Khrysos raises an eyebrow and stifles a chuckle. "I commend the artist. I especially appreciate the particular choice of orange in that one carrot there. What is that, 'burnt sienna'?" He accepts the folder, and flips it open. "I didn't think they made that color any more… hmmm. Microclimates. I've read about it. Requires a considerable investment in power and often requires a large source of carbon dioxide. They tried something like this on Pallas, but it didn't take; its eccentric orbit made resupply difficult." And he begins leafing through the hexoganal pages.

A grin from Ekho, as she settles back into her chair, "Clear a pile, if you need it." The two other chairs in the office are piled high with books and other papergoods. "My girl has a mighty collection of crayons. Apparently, she's quite the dealer at her school. She eats the ones she doesn't like." Multi-threading seems to be the way the woman's mind works, "But that was on a dead world. This would be on Piraeus' stable orbit moon, which might be more viable." But there'd have to be much more extensive geological survey work before that could be determined.

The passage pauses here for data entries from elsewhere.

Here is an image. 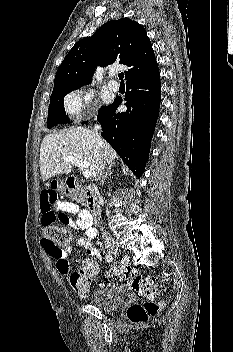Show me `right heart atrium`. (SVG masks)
<instances>
[{
	"label": "right heart atrium",
	"instance_id": "d8ad5b80",
	"mask_svg": "<svg viewBox=\"0 0 233 352\" xmlns=\"http://www.w3.org/2000/svg\"><path fill=\"white\" fill-rule=\"evenodd\" d=\"M91 101V93L84 92L83 90H74L65 98V110L71 116L80 117Z\"/></svg>",
	"mask_w": 233,
	"mask_h": 352
}]
</instances>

"Ate them, eh? There's no accounting for the taste of a child," Khrysos says, shaking his head. "If you don't mind, I'd like to borrow these," He asks, finishing going through the decorated folder. He untucks the other folder and sticks this one inside of that one, to cover up the artist's work. "I'd like to make my own copies and then dig up the data that the previous team has logged. In other words, I'd like to start working on something resembling a plan for exercising these theories."

"She takes after her mother." But once Khrysos makes his intention to get to work, or something resembling it clear, Ekho returns to her feet, "Not at all. Feel free to take whatever you need out of it and get started. Have they set you up a space in here to work?" Since it makes no real sense to keep the two science departments THAT separate. "I think I saw an empty space down by xenobiology."

"Wonderful," Khrysos rolls his eyes again. "I would have much preferred somewhere closer to the armpit of sciences. Perhaps next to mycology. But no, xenobiology will do /just/ fine." He tucks the doubled folder back under his arm. "Thank you, Doctor Lin. I'll be seeing you, no doubt. And I'll see if I can't find any crayons for you." And with a slight dip of his chin in a bow, he pushes off whatever he was leaning on, and turns to go.

Ekho makes no move to stop the man from departing, flashing that grin again. Either the suffering imposed on her by the military have broken her sanity, or she just has a twisted sense of humour, "Better the armpit than the anus. And if you find any, I prefer the red ones."